Early January is when we often make food and resolutions for a new year. One of mine for 2015 is to waste less food. I started with that broccoli. I save the stems and make soup. Here’s the recipe for that soup as well as some other ideas for reducing waste.
Use any other leftover leafy vegetable you like in this soup such as brussels sprouts, cauliflower, or that kale that always seems to wilt before you get around to using it. No one could taste the handful of shrivelled cilantro I threw in.
- 4 potatoes, peeled and cut into chunks
- 1 onion, peeled and roughly chopped
- 2 carrots, peeled and chopped into chunks
- A handful of pearl barley or red lentils
- Leftover broccoli stalks (about two cups)
- Black peppercorns
- Sour cream
- A few tarragon leaves (optional)
Put the potatoes, onion, carrots, pearl barley or lentils in a large pan and cover with water. Bring to a boil and reduce the heat and simmer for about 10 minutes.
Add the broccoli stalks and continue to cook until all the vegetables are just tender. Remove from heat and allow to cool slightly before blending to a smooth pure purée. Add a dab of sour cream and a few sprigs of herb if you wish.

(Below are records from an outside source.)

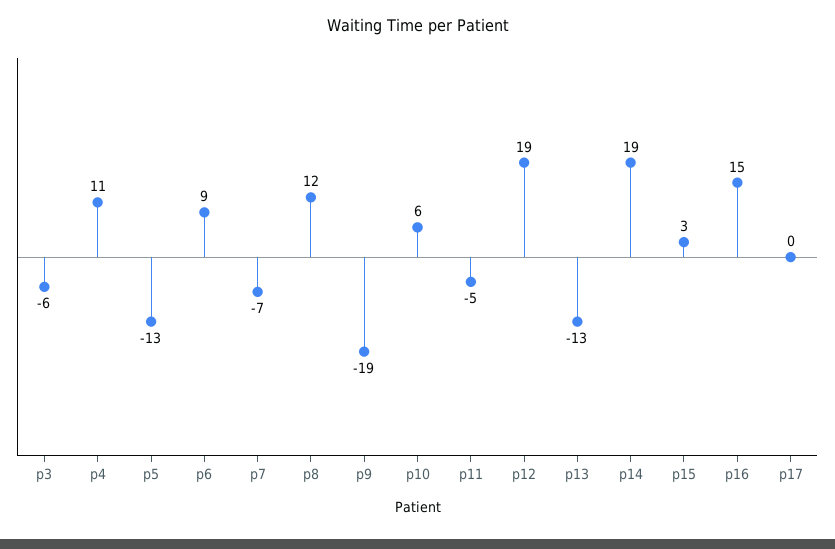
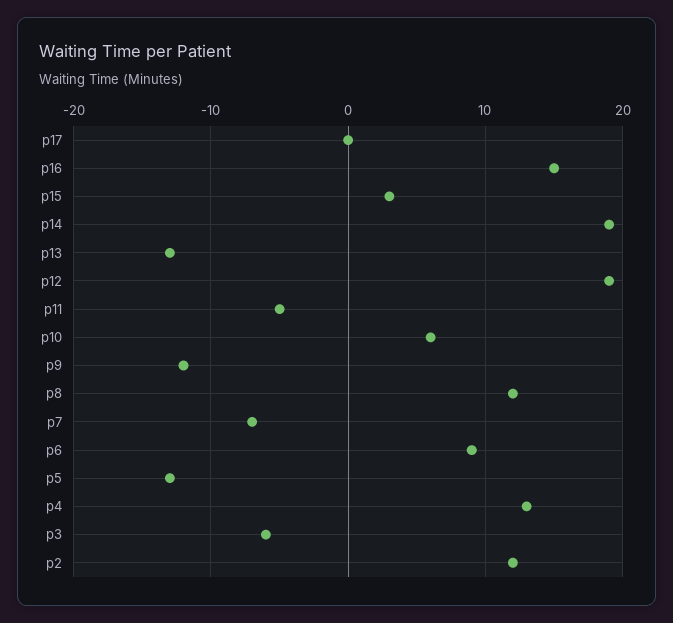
  {
    "p3": -6,
-   "p4": 11,
+   "p4": 13,
    "p5": -13,
    "p6": 9,
    "p7": -7,
    "p8": 12,
-   "p9": -19,
+   "p9": -12,
    "p10": 6,
    "p11": -5,
    "p12": 19,
    "p13": -13,
    "p14": 19,
    "p15": 3,
    "p16": 15,
-   "p17": 0
+   "p17": 0,
+   "p2": 12
  }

Barley and Lentil Salad with Kale, Apples, Almonds and Feta
After overeating at Christmas, lighter healthy foods are in order for January. This is a beautiful side dish or winter salad, brimming with good taste and nutrition and just 180 calories per serving. Enjoy.
- 2-1/2 – 3 c. water
- 1/2 c. green lentils
- 1/2 c. pearl or pot barley
- 1 garlic clove, finely grated or crushed
- 2 – 3 c. finely chopped kale or spinach
- 1 tart apple, cored and diced
- 1/2 c. crumbled feta
- 1/4 c. finely chopped purple onion
- 1/3 c. canola oil
- 2 tbsp. lemon juice
- 2 tbsp. white wine or rice vinegar
- 2 tsp. grainy mustard
- 1 tsp. honey or granulated sugar
- 1/4 tsp. salt
- 1/4 tsp. freshly ground black pepper
- 1/3 c. chopped toasted almonds
In a large saucepan, combine water, lentils, barley and garlic. Boil for 20 minutes or until tender. Drain well, discarding the garlic, and set aside to cool completely. In a bowl, combine lentils and barley with kale, apple, feta and purple onion. To prepare vinaigrette: In a small bowl, whisk together canola oil, lemon juice, vinegar, mustard, honey, salt and pepper. Pour over the salad and toss to combine. Top with almonds just before serving.

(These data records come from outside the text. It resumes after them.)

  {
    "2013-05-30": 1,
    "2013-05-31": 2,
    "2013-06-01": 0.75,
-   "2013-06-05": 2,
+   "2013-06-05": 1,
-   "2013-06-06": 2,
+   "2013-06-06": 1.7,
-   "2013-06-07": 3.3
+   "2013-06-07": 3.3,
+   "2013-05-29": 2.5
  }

Preparation time: 15 minutes.
Above recipes provided by: Canadian Lentils
Five simple things consumers can do to prevent food waste
The United Nations Food and Agriculture Organization (FAO) reports that an estimated one-third of the food produced worldwide for human consumption is wasted annually. To make the world more food secure consumers need to make better use of the food that is produced by wasting less.
- Compost: Rotting food that ends up in landfills releases methane, a potent greenhouse gas, that is a major contributor to global climate change and can negatively affect crop yields. Composting is a process that allows food waste to be converted into nutrient-rich organic fertilizer for gardening.
- Donate to food banks: Donating food that you don’t plan to use is a great way to save food while helping to feed the needy in your community.
- Improve food storage: Food is often wasted because it isn’t stored properly which allows it to mould, rot, or get freezer burn. By storing food properly, consumers can reduce the amount of food they waste. The National Center for Home Food Preservation (NCHFP) is a great resource for consumers to learn a range of techniques to increase the shelf life of food such as learning to blanch and freeze vegetables.
- Buy less food: People often buy more food than they need and allow the excess food to go to waste. Reducing food waste requires that consumers take responsibility for their food consumption. Instead of buying more food, consumers should buy food more responsibly.
- Shop for groceries responsibly: Consumers should make sure that they shop at places that practise responsible waste management. Many grocery stores are hesitant to donate leftovers to food banks because they are worried about possible liabilities if someone gets sick. But consumers can encourage grocery chains to reduce food waste by supporting local food banks in a responsible manner.